[Information provided]

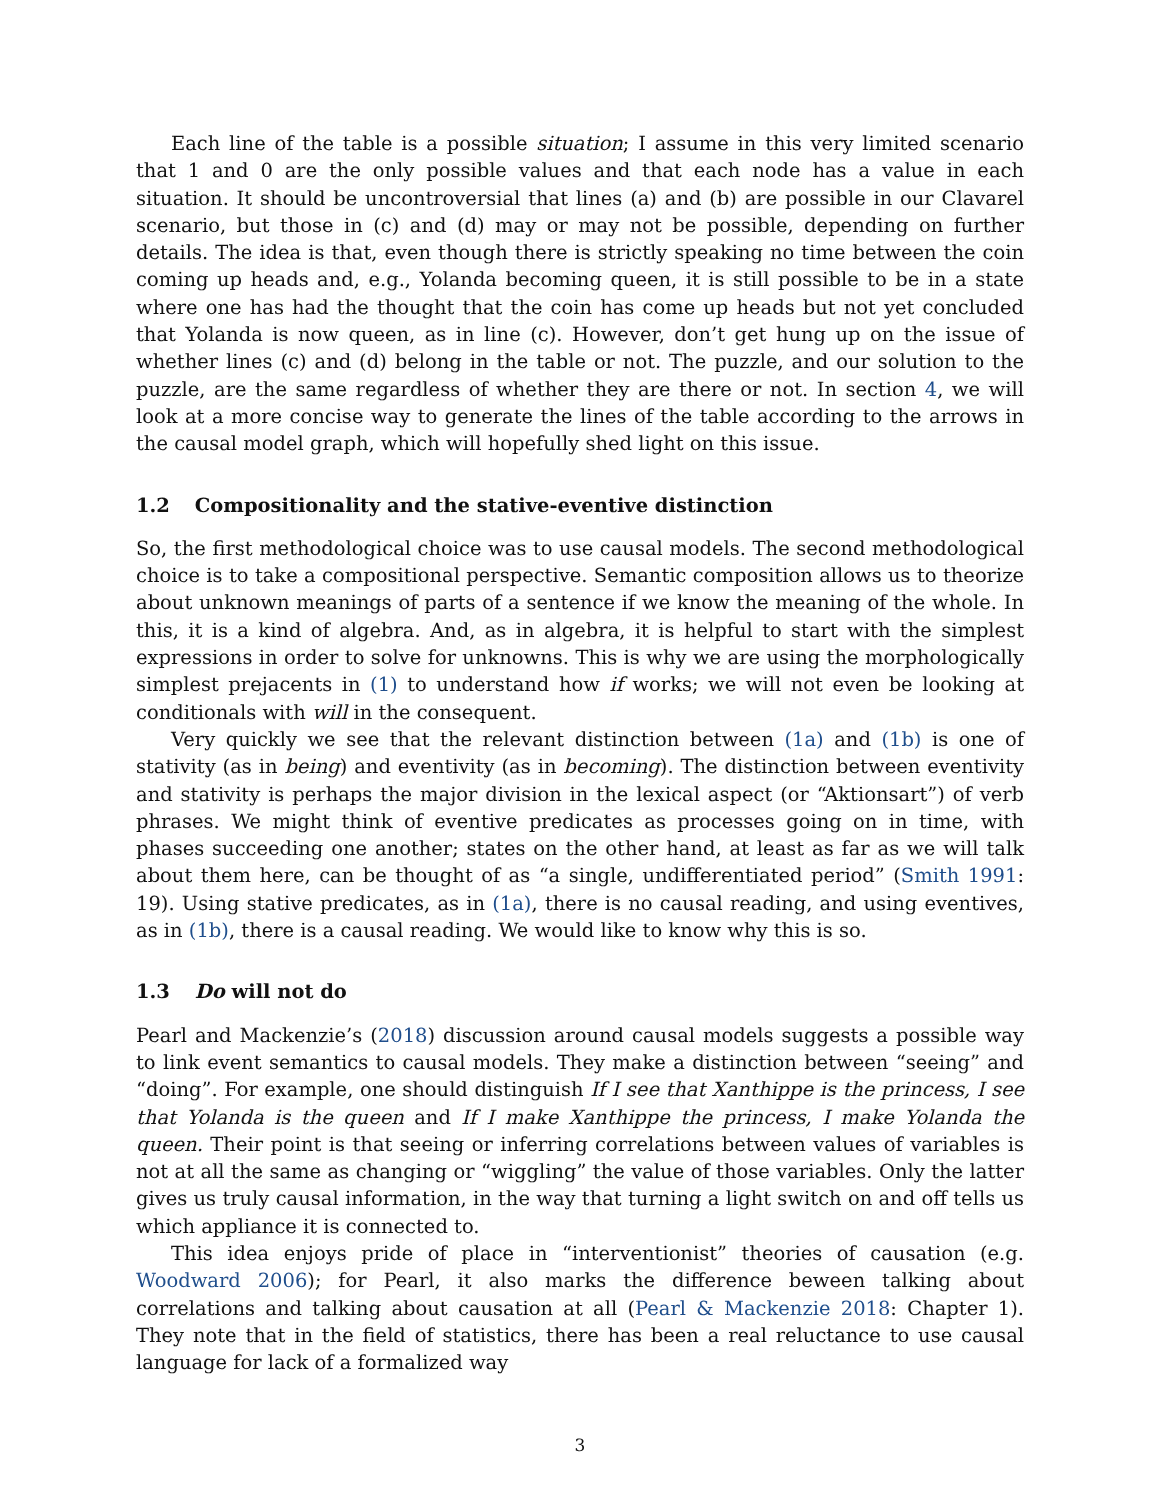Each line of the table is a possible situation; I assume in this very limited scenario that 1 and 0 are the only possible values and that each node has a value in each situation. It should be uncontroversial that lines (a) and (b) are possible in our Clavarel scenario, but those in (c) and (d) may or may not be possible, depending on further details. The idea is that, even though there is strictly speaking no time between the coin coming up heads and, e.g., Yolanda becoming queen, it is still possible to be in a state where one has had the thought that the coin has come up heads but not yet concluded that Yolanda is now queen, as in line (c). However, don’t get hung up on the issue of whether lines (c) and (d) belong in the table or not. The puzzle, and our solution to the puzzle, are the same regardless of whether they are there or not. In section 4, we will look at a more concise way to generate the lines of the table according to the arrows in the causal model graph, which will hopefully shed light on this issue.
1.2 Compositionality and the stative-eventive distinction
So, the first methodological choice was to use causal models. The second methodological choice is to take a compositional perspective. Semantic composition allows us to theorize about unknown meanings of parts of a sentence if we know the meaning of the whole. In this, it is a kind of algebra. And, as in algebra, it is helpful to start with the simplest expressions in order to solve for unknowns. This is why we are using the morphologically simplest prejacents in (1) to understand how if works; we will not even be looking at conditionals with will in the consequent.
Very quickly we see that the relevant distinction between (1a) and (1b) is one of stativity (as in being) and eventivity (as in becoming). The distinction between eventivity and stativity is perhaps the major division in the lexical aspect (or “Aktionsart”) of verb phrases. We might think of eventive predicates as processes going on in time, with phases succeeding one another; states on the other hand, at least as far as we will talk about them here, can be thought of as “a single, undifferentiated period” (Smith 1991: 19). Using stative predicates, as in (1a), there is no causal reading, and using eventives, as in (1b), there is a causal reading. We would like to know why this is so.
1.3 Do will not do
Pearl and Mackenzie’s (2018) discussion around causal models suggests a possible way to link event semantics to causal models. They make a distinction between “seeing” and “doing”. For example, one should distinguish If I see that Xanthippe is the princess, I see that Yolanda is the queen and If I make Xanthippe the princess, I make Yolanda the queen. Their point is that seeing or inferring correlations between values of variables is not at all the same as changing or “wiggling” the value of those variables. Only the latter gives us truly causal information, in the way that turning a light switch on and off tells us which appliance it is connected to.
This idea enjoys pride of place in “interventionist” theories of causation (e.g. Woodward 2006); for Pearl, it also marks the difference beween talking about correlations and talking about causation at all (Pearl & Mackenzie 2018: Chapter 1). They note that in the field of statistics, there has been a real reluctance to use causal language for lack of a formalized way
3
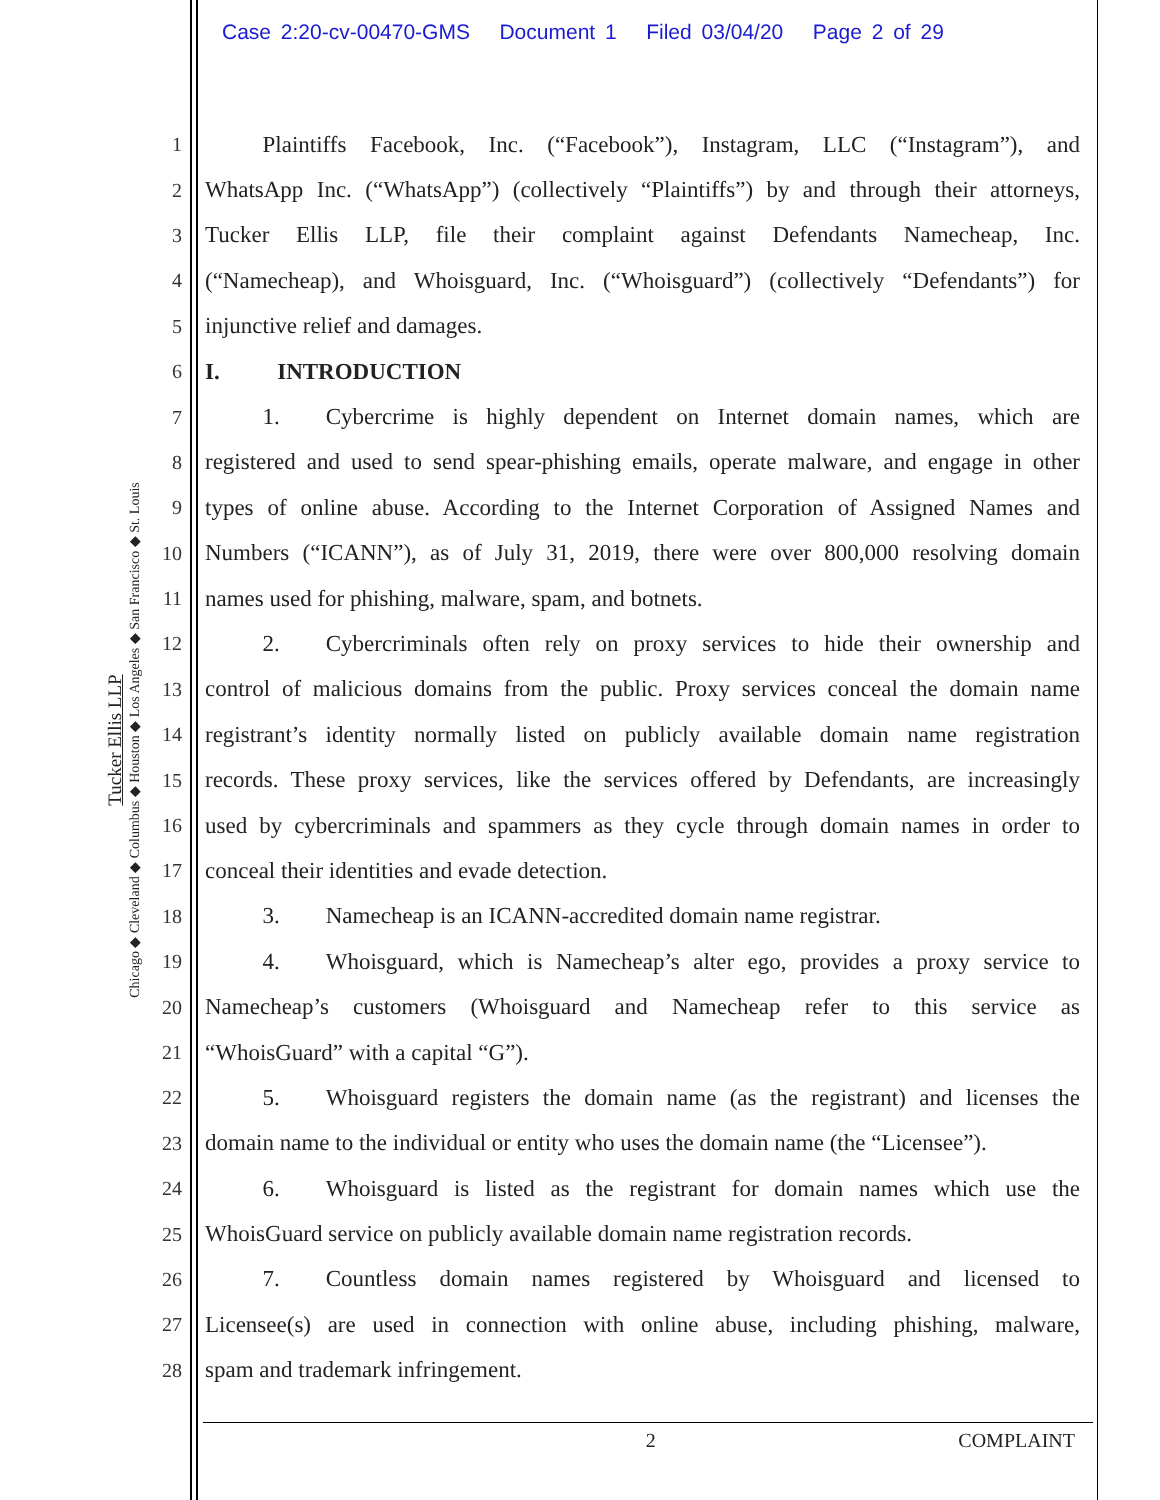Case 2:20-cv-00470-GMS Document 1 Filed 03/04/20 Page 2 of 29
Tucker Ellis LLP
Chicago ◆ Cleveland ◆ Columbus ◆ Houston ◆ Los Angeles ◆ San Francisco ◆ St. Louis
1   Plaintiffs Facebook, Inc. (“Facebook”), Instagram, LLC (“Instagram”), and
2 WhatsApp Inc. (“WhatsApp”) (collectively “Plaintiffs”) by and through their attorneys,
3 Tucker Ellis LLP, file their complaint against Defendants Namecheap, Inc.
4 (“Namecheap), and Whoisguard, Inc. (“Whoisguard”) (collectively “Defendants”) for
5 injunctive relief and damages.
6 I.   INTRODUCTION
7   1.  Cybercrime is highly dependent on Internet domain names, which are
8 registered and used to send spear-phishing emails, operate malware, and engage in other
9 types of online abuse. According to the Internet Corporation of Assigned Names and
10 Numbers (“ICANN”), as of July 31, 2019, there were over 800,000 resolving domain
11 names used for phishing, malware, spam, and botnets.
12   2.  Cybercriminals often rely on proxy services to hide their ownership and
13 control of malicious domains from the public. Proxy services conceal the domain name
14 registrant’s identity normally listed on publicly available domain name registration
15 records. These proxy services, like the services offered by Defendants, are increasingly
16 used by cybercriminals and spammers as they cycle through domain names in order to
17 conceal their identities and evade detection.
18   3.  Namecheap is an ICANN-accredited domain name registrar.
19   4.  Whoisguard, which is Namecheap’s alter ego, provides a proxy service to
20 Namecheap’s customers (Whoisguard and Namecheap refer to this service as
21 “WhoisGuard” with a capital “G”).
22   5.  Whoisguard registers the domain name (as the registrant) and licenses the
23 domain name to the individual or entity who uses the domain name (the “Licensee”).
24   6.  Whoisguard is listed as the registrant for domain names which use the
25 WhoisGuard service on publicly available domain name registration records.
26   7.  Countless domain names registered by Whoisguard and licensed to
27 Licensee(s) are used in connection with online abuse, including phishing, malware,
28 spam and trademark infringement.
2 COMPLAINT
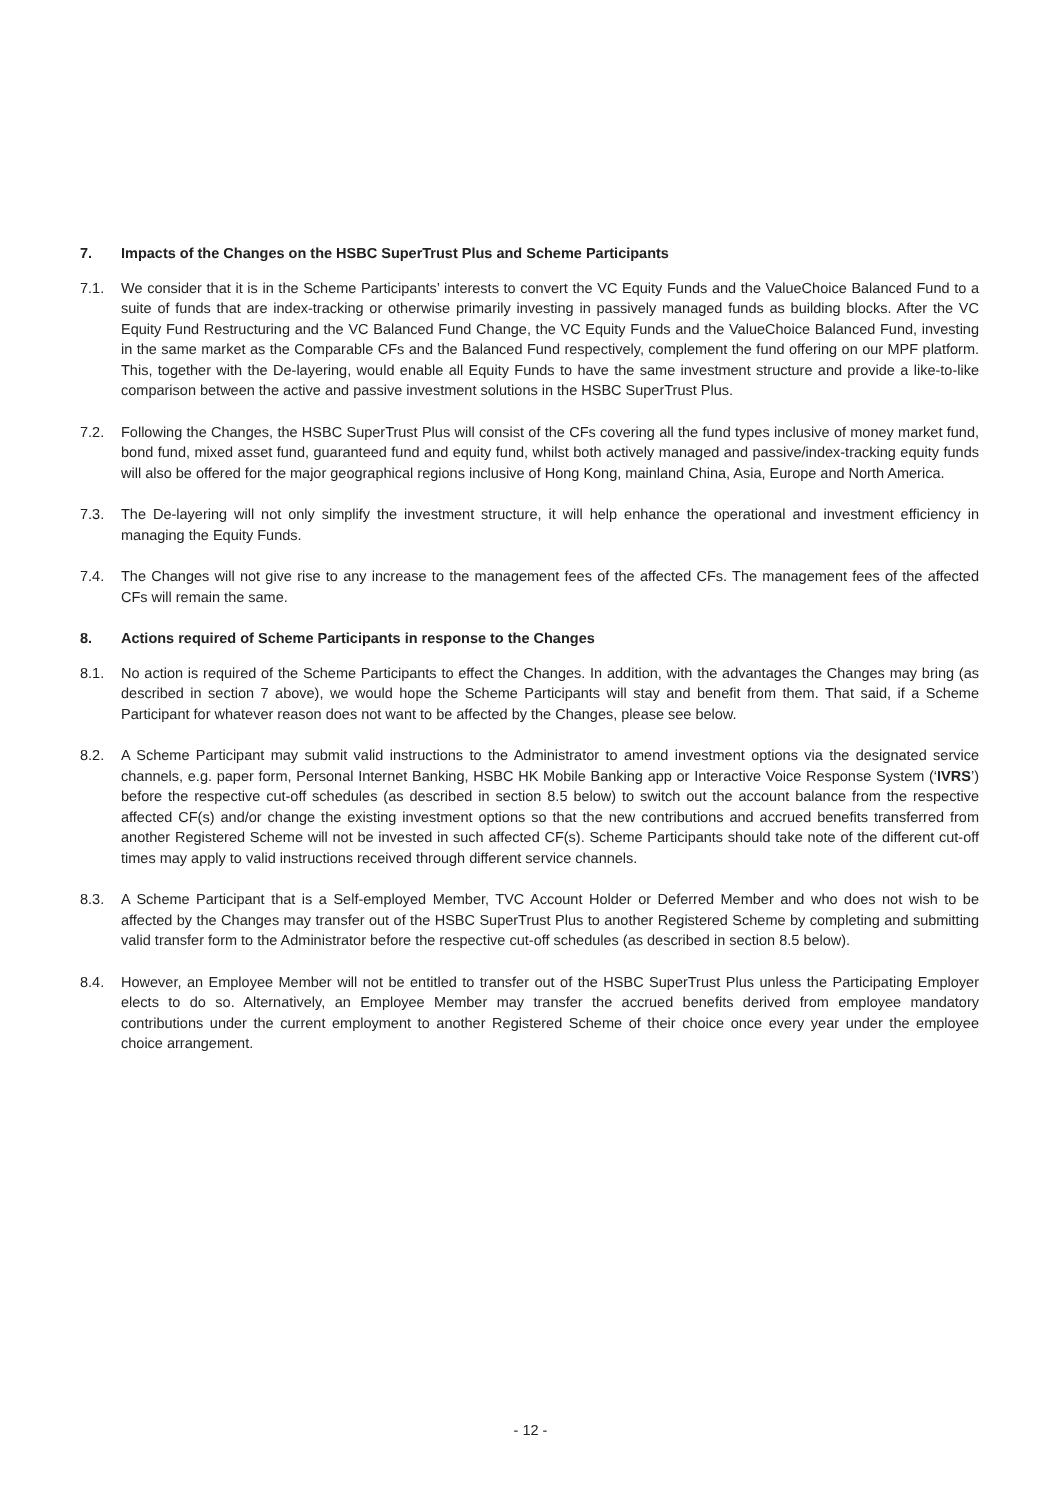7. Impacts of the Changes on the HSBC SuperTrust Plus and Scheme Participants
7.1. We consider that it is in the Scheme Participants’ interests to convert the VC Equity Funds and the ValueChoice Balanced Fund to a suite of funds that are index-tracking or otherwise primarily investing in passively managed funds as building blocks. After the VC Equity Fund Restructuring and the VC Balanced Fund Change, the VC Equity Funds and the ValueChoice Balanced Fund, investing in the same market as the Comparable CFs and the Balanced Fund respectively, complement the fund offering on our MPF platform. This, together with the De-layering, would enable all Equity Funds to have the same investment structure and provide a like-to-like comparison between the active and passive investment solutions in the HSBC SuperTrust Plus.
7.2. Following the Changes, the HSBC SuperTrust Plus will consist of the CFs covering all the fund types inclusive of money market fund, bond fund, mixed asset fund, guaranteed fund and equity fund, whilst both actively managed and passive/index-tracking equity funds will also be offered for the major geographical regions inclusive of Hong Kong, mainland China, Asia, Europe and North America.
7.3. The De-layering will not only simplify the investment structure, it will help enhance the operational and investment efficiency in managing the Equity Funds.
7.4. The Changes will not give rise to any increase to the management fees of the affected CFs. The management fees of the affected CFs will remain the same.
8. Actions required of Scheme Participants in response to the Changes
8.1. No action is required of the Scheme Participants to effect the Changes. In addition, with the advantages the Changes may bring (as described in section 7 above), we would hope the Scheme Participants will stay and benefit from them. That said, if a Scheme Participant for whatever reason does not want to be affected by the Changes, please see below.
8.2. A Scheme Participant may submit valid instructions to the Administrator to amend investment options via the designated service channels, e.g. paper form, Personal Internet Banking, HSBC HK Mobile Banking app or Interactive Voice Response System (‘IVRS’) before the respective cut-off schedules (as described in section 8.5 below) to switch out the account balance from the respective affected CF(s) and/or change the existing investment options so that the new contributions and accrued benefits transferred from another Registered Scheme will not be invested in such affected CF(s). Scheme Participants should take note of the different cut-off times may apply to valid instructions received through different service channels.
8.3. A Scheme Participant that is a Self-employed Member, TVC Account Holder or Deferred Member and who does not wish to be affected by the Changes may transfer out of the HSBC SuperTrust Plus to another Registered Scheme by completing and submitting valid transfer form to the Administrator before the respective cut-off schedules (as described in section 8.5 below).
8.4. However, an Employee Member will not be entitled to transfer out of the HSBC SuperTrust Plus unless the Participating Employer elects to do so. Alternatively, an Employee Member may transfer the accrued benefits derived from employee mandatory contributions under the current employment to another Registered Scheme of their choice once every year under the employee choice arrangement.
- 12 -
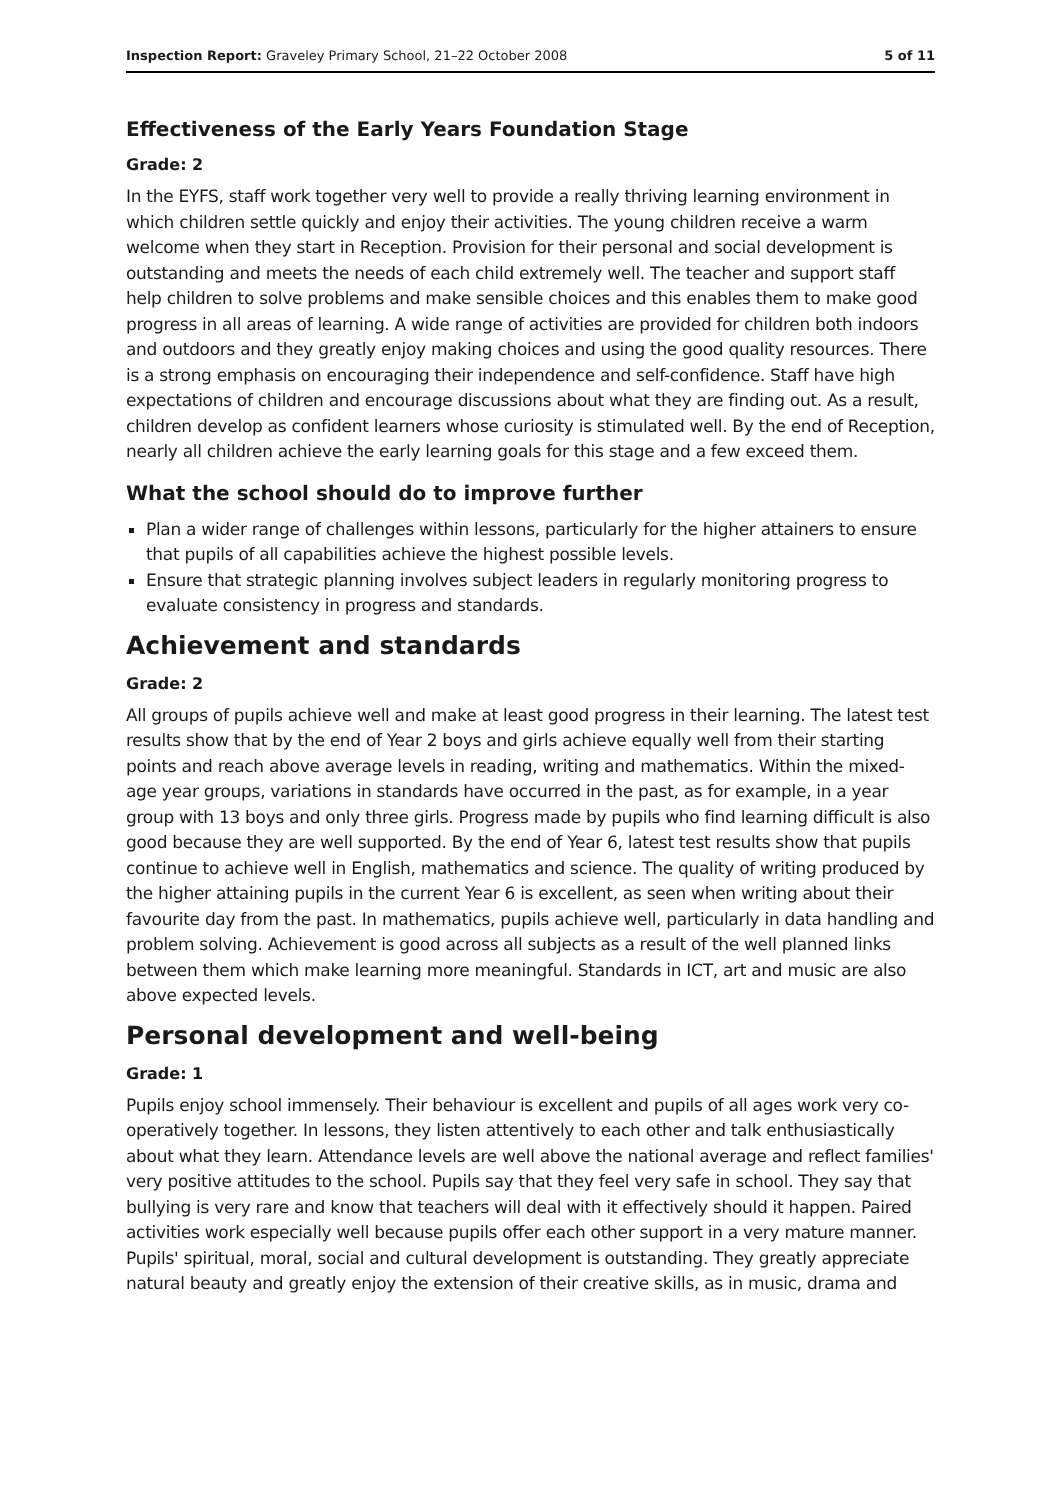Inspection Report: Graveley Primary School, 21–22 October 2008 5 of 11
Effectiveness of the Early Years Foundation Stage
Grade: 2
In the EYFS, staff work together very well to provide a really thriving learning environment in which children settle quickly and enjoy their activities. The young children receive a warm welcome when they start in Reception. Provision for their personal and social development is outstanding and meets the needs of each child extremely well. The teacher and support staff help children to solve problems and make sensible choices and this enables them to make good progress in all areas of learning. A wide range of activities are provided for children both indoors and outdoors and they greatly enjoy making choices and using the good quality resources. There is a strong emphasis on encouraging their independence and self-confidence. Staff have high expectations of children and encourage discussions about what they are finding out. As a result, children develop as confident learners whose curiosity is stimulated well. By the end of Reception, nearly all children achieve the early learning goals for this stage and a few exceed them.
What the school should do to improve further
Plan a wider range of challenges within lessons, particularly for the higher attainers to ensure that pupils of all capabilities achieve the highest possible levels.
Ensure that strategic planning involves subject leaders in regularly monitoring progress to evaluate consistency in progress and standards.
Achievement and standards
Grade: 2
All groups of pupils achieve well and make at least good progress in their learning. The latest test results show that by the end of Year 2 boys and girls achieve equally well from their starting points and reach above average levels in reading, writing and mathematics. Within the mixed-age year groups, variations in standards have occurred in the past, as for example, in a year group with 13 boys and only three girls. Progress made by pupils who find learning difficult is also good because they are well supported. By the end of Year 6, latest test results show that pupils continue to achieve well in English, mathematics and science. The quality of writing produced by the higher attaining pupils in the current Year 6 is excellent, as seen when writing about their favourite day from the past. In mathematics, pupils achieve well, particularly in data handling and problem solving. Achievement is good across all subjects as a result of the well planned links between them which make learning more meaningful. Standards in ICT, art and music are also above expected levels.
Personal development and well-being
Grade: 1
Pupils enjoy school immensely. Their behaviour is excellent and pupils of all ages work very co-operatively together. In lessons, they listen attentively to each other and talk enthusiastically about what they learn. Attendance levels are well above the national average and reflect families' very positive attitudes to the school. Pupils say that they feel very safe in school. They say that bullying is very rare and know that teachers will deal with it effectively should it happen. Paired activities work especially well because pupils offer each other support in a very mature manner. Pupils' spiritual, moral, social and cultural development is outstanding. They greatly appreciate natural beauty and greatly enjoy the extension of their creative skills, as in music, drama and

[/Information provided]

From the records above, copy exactly the stretch from the line holding "24   6.  Whoisguard is listed" through the line holding "7. Impacts of", both ends included, without the pictures.

= Output below =
24   6.  Whoisguard is listed as the registrant for domain names which use the
25 WhoisGuard service on publicly available domain name registration records.
26   7.  Countless domain names registered by Whoisguard and licensed to
27 Licensee(s) are used in connection with online abuse, including phishing, malware,
28 spam and trademark infringement.
2 COMPLAINT
7. Impacts of the Changes on the HSBC SuperTrust Plus and Scheme Participants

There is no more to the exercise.